Someone once described Moneyball to me as the best book ever written on talent. Michael Lewis's bestseller features Billy Beane, general manager of the Oakland A's, owners of one of the smallest budgests in the Major Leagues. Beane and his staff make use of large amounts of statistical data to defy tradition and practice and build "winning teams of young affordable players and inexpensive castoff veterans". It was the relevant data, not how they looked on the pitch ("we're not selling jeans") that drove the choice of players.
How this translates to the world of corporate talent is unambiguous: decisions on who to reward or promote need to be driven by data.
On March this year the MIT Sloan Sports Analytics Conference hosted something called Fieldf/x, Sportvision’s newest baseball technology. Fieldf/x is a motion-capture system that uses four cameras perched high above the field to track players and the ball and log their movements, gathering more than 2.5 million records per game.
Many argue it will revolutionise the world of baseball. Tom Tippett, "director of baseball information services for the Boston Red Sox, which means he is in charge of gathering and crunching numbers to help put together a winning team (says) 'I kind of feel like I have to throw away everything I've done for the last 20 years and start over.' (...) Fieldf/x will create a digital catalog of virtually every movement at every Major League Baseball game in every park."
Will there ever be such a data revolution in corporate talent management?
Systems aside, data on sales performance would arguably be the best place to start (data for supply chain roles is perhaps more slippery). It is rich, objective and measured against the same base.
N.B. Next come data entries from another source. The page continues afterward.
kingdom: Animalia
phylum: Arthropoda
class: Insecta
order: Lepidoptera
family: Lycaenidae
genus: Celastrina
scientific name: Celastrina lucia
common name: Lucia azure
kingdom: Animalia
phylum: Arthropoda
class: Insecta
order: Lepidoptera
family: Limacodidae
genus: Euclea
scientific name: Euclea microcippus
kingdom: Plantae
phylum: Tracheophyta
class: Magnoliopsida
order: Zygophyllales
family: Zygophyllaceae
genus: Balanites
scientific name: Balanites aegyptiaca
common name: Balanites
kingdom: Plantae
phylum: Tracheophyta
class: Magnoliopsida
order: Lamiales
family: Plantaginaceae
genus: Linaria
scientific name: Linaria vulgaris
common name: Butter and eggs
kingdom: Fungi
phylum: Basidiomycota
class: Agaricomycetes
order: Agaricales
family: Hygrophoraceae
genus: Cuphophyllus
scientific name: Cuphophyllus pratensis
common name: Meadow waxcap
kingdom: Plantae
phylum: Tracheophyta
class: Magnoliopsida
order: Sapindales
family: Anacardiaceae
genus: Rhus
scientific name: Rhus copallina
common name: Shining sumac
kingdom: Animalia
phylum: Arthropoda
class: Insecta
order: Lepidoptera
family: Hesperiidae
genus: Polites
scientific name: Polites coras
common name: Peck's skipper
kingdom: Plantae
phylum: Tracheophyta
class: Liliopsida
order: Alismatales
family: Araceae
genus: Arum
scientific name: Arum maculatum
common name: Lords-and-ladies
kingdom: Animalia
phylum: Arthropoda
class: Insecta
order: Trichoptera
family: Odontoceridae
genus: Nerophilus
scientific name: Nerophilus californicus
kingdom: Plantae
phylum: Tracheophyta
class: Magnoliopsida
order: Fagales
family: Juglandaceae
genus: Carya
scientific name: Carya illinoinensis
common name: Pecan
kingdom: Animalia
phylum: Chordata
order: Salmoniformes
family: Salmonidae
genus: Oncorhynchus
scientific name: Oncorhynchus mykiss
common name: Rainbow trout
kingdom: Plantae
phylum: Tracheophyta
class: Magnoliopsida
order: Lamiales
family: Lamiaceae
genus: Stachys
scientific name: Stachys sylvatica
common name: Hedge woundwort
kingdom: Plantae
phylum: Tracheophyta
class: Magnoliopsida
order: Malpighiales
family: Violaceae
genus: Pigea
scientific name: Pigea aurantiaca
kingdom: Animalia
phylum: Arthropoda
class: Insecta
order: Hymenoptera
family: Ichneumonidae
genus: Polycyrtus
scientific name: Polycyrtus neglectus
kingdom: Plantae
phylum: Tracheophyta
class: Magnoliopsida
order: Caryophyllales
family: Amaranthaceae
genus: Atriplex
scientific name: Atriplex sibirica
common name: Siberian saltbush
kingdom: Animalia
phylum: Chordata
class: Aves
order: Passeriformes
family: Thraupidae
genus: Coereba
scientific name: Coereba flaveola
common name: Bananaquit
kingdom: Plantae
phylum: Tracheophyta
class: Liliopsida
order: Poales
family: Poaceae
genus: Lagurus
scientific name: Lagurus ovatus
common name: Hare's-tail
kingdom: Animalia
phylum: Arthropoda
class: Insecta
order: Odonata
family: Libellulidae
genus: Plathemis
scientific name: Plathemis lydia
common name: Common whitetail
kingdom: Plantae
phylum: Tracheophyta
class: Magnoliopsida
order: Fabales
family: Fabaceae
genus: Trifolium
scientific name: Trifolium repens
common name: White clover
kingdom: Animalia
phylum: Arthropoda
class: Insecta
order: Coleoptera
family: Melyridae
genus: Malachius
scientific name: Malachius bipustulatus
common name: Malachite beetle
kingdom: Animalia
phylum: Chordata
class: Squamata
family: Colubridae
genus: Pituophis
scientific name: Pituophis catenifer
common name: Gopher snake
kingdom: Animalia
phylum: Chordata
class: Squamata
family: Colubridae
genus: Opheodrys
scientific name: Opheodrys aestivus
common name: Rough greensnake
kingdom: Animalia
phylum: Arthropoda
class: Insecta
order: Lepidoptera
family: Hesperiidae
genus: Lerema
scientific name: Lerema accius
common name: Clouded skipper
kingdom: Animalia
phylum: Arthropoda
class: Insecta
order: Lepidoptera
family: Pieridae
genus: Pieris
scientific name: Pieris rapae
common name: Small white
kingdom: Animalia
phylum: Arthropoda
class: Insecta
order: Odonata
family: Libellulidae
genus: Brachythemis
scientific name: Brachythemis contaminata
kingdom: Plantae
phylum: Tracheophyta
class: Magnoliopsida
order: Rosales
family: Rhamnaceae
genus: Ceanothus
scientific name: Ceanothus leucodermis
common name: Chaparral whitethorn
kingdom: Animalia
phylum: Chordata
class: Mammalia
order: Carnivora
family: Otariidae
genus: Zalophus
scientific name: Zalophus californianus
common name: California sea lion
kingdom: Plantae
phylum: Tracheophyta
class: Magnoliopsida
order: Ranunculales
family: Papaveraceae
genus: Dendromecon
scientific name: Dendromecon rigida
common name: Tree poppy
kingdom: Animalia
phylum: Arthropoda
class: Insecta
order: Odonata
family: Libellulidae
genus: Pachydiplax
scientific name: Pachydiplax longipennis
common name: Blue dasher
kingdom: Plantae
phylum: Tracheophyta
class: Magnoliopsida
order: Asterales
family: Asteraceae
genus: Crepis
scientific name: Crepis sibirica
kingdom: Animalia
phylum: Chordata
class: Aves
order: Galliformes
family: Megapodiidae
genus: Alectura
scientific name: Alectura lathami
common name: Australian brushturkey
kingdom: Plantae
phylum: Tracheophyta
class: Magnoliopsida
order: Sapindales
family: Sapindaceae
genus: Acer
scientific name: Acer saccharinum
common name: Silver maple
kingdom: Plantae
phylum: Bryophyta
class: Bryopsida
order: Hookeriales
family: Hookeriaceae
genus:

We're nowhere close to the sophistication the baseball world has managed to finance but it would be good to see better efforts coming through the business literature.
Just to throw some caution on the baseball assimilation: As we progress on our own data journey we should we mindful the focus on individual performance data doesn't drive us to ignore the nuances of collective performance. It is never the single individual that wins the game.